The figures show one embodiment of the present invention, in which Figure 1 is a side view of a load supporting device that includes a boom, a fluid motor that supports the boom, and a pair of strain gauges, and Figure 2 is a side view of a load supporting device that includes a mounting screw. Figure 3 is a perspective view of the strain gauge showing the state in which the strain gauge is removed, and Figure 3 shows the state in which the strain gauge is accurately positioned using the pedestal. FIG. 4 is a partial perspective view of the piston rod showing a state in which the strain gauge has been installed. 2...Load support mechanism 4...Boom member 6...
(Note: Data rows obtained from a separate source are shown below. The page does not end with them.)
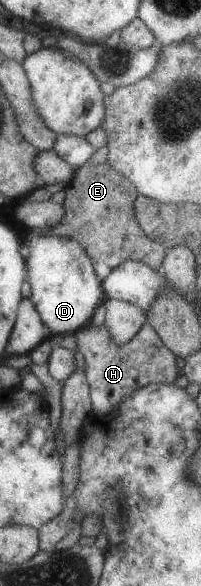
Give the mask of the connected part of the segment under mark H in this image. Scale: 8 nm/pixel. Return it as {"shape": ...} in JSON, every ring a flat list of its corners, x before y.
{"shape":[[147,322,130,340,118,346,110,342,104,326,95,327,89,323,78,329,73,336,76,339,77,350,85,358,84,372,89,386,91,415,107,415,115,404,137,388,150,383,173,385,179,376,175,354,164,346]]}

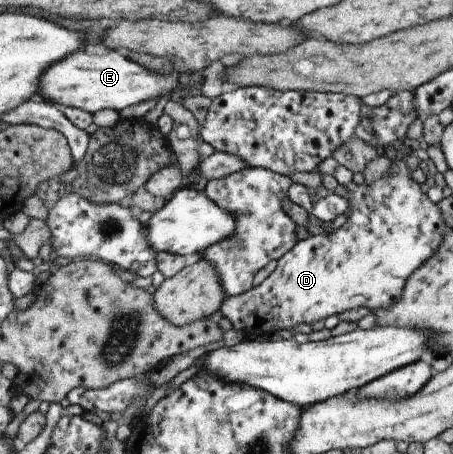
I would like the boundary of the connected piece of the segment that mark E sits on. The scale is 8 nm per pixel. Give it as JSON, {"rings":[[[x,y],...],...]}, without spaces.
{"rings":[[[79,50],[41,72],[37,98],[56,104],[61,109],[71,106],[92,114],[104,109],[119,112],[129,105],[162,97],[180,87],[187,87],[191,94],[199,93],[203,82],[204,77],[199,76],[198,72],[179,74],[173,69],[168,74],[161,74],[149,71],[129,58],[121,56],[117,50],[107,51],[103,55],[89,55],[85,50]]]}

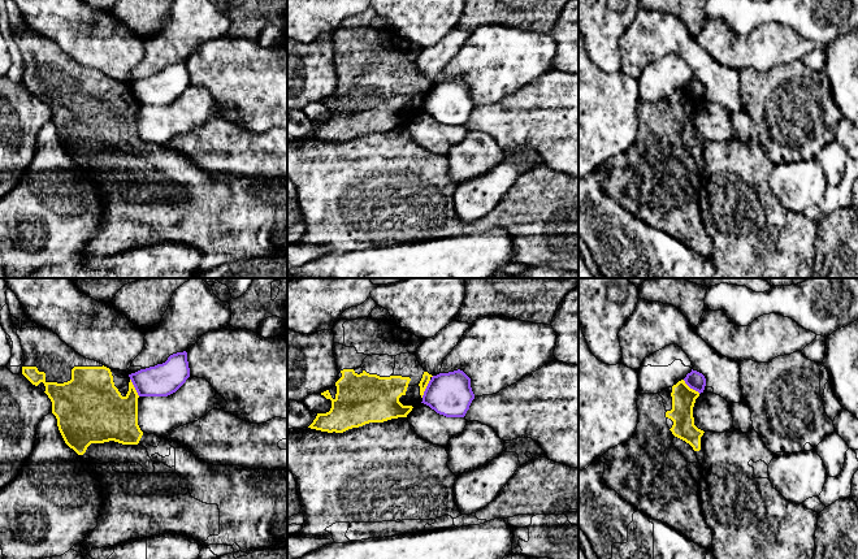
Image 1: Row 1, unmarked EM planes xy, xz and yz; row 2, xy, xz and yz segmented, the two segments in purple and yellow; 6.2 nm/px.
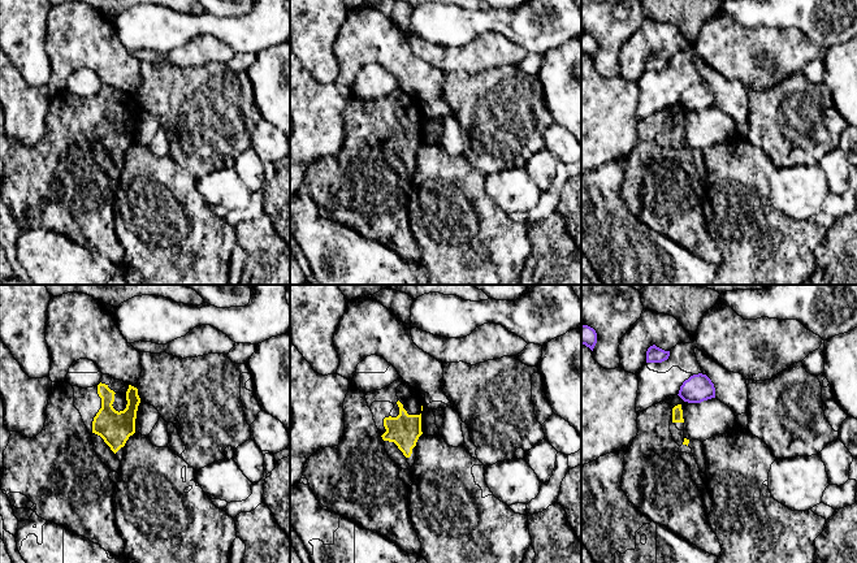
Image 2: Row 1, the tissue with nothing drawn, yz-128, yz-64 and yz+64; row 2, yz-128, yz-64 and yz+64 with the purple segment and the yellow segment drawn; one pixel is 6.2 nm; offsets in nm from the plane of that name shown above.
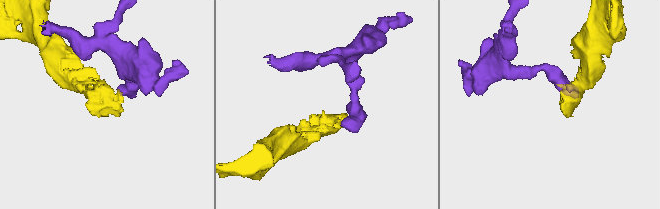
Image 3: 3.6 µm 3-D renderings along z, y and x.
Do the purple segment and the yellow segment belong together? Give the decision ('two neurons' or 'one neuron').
two neurons

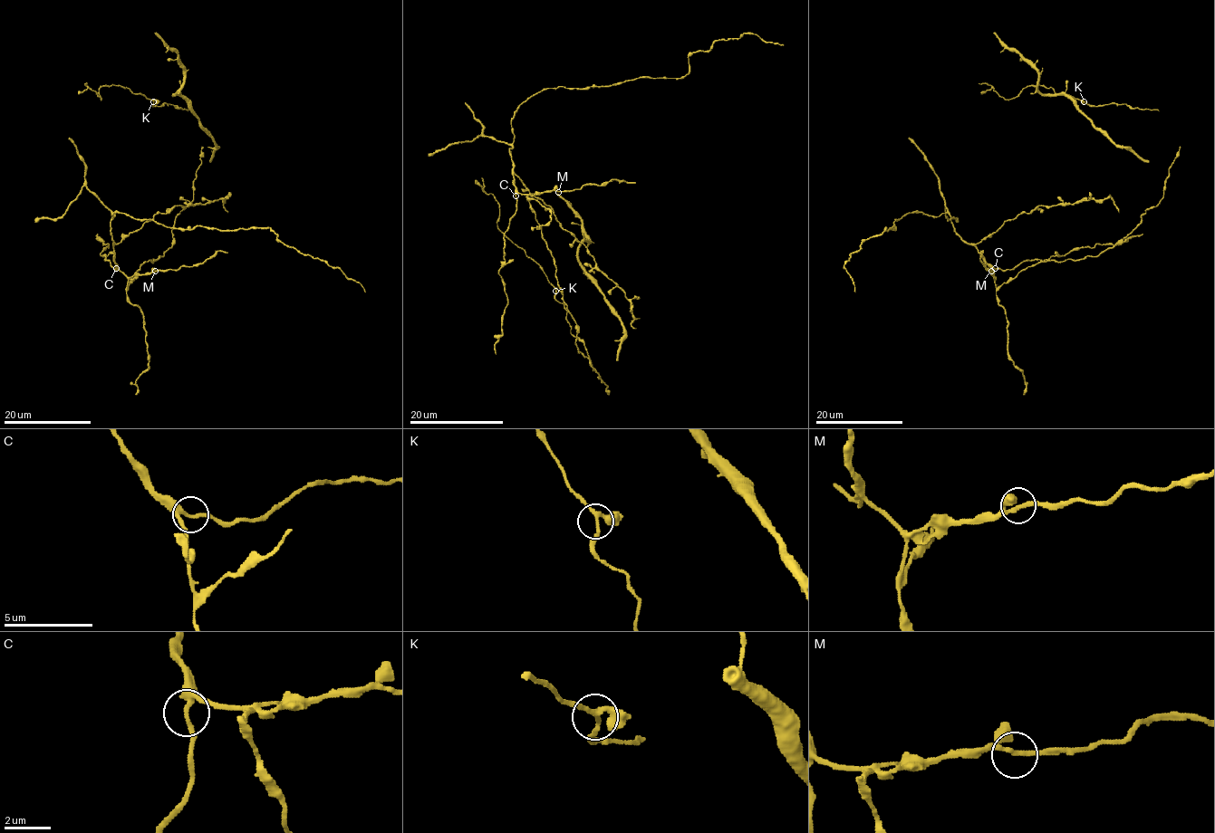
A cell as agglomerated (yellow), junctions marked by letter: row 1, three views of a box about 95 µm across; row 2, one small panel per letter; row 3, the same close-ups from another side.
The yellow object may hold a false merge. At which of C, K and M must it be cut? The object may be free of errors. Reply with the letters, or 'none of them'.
none of them

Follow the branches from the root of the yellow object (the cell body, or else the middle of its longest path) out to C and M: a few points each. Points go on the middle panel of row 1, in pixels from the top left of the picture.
C: (548, 248), (527, 199), (528, 196), (519, 193), (515, 196)
M: (548, 248), (527, 196), (557, 192)

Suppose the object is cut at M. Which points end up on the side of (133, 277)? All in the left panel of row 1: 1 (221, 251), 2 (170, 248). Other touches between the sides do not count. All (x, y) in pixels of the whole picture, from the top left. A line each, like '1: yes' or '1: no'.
1: no
2: yes

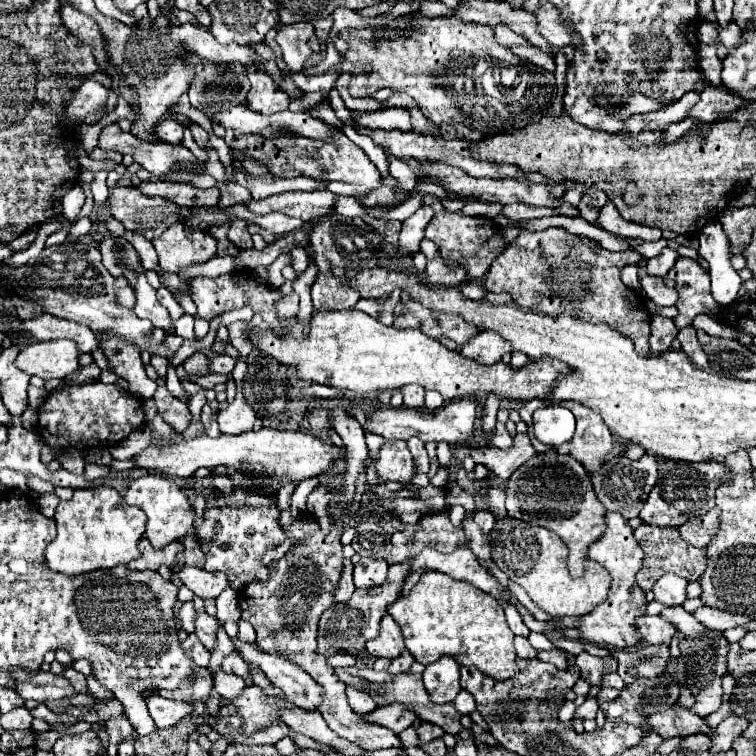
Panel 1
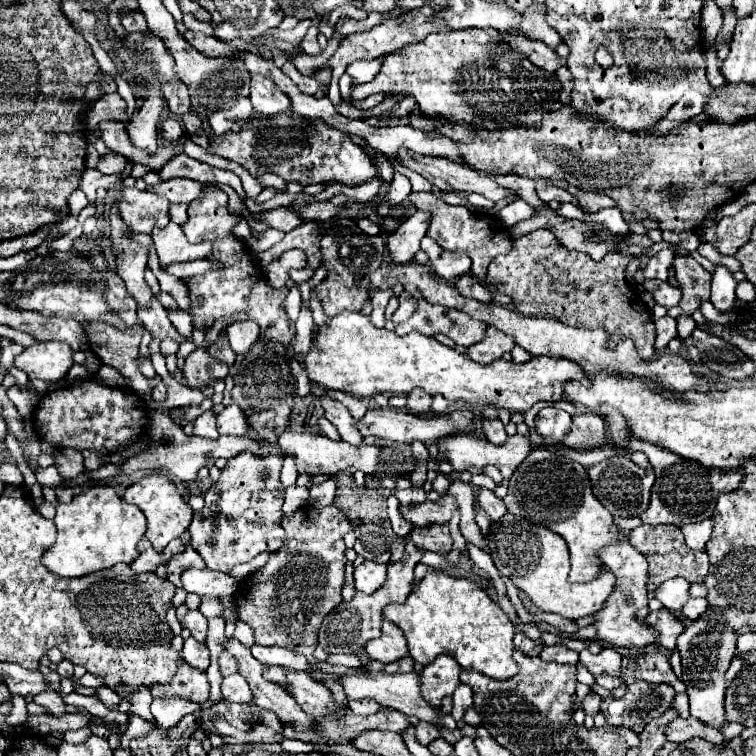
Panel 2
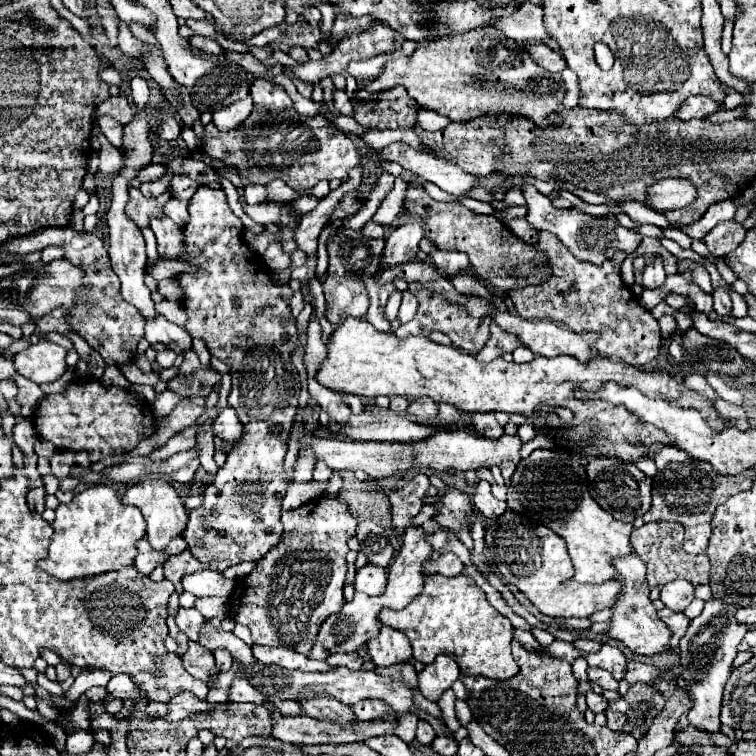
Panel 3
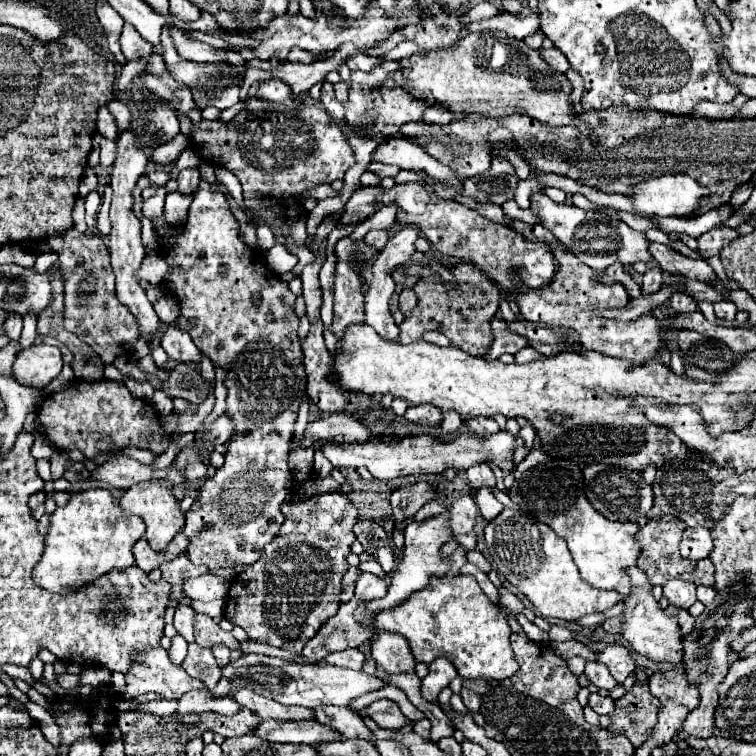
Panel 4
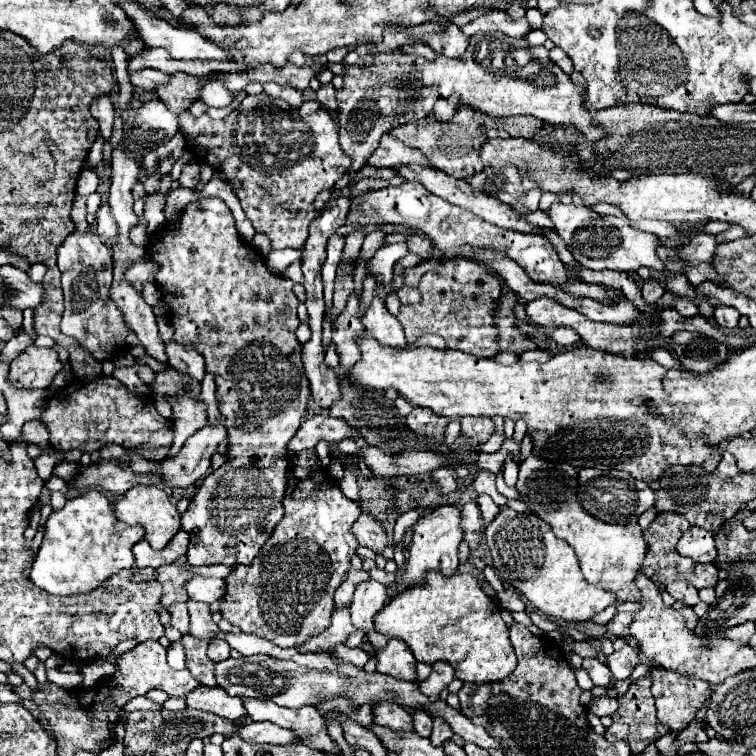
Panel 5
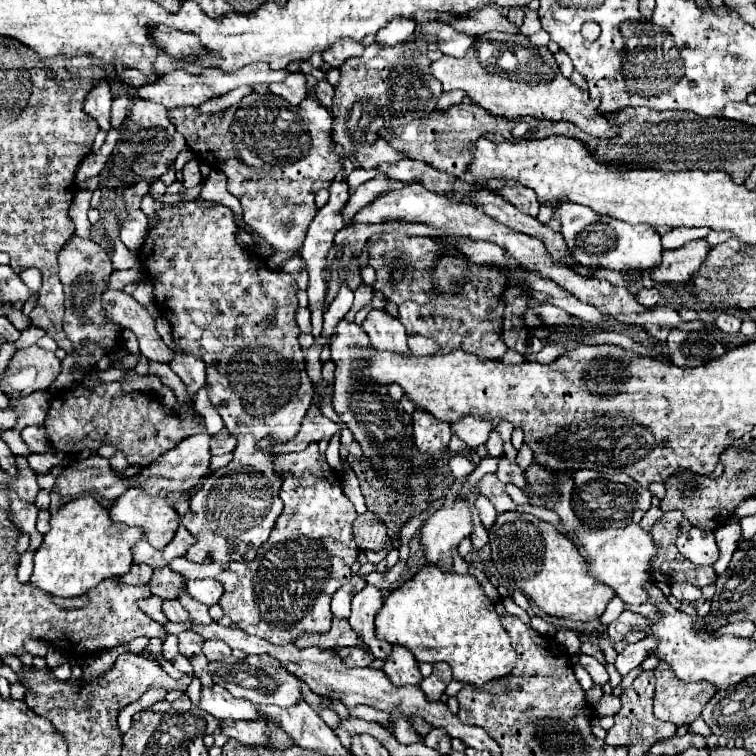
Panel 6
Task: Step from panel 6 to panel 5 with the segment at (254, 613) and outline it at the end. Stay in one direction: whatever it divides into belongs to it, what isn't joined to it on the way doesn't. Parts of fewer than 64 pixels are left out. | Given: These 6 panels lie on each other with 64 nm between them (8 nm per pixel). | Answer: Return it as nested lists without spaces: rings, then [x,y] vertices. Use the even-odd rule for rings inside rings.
[[[302,450],[296,454],[288,454],[288,484],[284,492],[284,518],[274,528],[272,536],[266,540],[260,556],[248,566],[234,566],[232,572],[224,578],[226,594],[220,600],[222,616],[238,626],[246,634],[262,636],[276,646],[294,646],[298,648],[308,638],[318,636],[330,624],[330,616],[334,610],[334,590],[346,580],[352,556],[356,554],[358,542],[352,534],[352,524],[360,516],[360,508],[348,500],[338,484],[324,472],[326,468],[320,464],[316,450]]]

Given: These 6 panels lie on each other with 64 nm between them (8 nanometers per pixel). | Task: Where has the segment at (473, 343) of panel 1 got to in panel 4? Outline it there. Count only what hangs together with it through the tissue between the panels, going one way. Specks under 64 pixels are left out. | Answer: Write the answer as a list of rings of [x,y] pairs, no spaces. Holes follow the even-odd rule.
[[[492,320],[492,328],[494,328],[494,342],[490,346],[488,356],[484,356],[486,360],[496,360],[498,356],[502,356],[504,352],[508,354],[516,354],[518,350],[528,346],[528,340],[524,340],[520,334],[510,332],[510,330],[500,330],[500,326],[504,326],[500,320]]]

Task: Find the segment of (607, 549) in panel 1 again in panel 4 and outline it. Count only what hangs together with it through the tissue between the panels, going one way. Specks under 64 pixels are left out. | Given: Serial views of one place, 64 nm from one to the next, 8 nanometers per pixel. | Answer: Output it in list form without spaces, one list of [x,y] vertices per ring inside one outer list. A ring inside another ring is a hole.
[[[634,566],[628,568],[628,574],[632,578],[632,594],[624,600],[626,610],[624,610],[624,624],[622,624],[622,636],[630,642],[630,646],[656,662],[670,662],[670,664],[682,664],[684,658],[684,636],[680,632],[678,620],[674,616],[666,616],[664,610],[660,608],[658,600],[652,596],[652,584],[644,576],[644,572]]]

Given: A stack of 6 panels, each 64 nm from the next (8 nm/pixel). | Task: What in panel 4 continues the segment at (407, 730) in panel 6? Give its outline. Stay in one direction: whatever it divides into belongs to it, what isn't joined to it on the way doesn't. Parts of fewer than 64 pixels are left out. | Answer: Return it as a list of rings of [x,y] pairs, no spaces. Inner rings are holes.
[[[376,700],[366,708],[366,712],[380,728],[396,730],[410,724],[410,720],[400,712],[398,704],[392,700]]]

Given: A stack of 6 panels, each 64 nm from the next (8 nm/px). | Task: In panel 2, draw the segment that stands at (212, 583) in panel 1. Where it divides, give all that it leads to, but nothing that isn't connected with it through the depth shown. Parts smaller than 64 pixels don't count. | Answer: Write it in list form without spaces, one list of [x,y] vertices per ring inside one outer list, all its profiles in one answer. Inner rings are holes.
[[[188,568],[182,572],[182,588],[186,592],[194,592],[198,596],[232,596],[238,588],[236,580],[230,578],[228,574],[222,572],[214,572],[214,570],[196,570],[196,568]]]

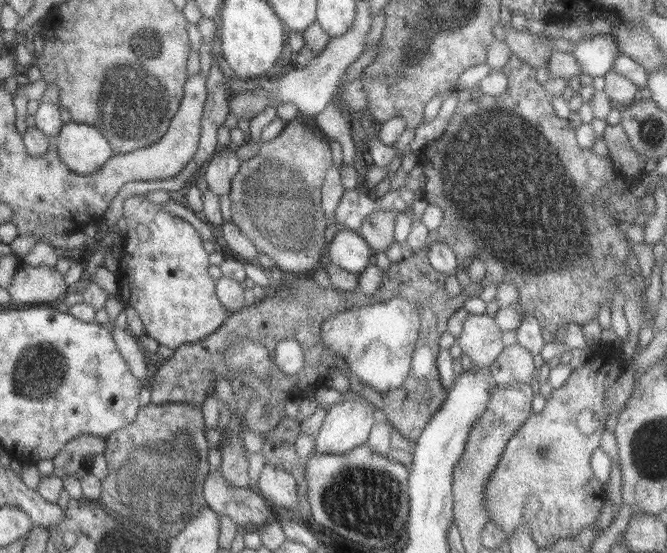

・Load supporting end 8...Opposite end 10...Fluid motor 12...Piston rod 14...Hydraulic cylinder 18...Strain gauge Applicant: JLG Industries, Inc.

Claims (6)

[Claims] (1) A boom load measurement method for measuring the load of an object suspended from one end of a boom member, in which nearly all of the load of the object is applied to the boom member as a compressive force. attaching a strain gauge to the outer surface of the rond in order to measure the compressive stress applied to the zero point by the object and generate an output accordingly; and connecting a circuit to the strain gauge. A boom load measuring method comprising the steps of: extracting the output as a load of the object suspended from the boom member. (2) A fluid motor comprising a boom member having a free end for suspending an object, a cylindrical main body, and a piston rod that projects inside the main body and has an end connected to the boom member. and a strain gauge attached to the outer surface of the piston rod to detect compressive stress inside the piston rod. (3) The boom member has a proximal end opposite the free end, and the proximal end is rotatably supported so that the boom member can rotate about the proximal end in a vertical plane. The boom load measuring device according to claim 2, characterized in that: (4) Claim 2, further comprising an electric circuit for extracting the compressive stress inside the piston rod as a proportional value of the load of the object suspended from the boom member. Boom load measuring device as described. (5) The piston rod has an intermediate portion located outside the main body, and the strain gauge is attached to the intermediate portion.
Boom load measuring device as described in section. (6) Claim 2, wherein the piston rod rotates the boom member around the base end by reciprocating with respect to the main body by pressurized fluid inside the main body. Boom load measuring device as described.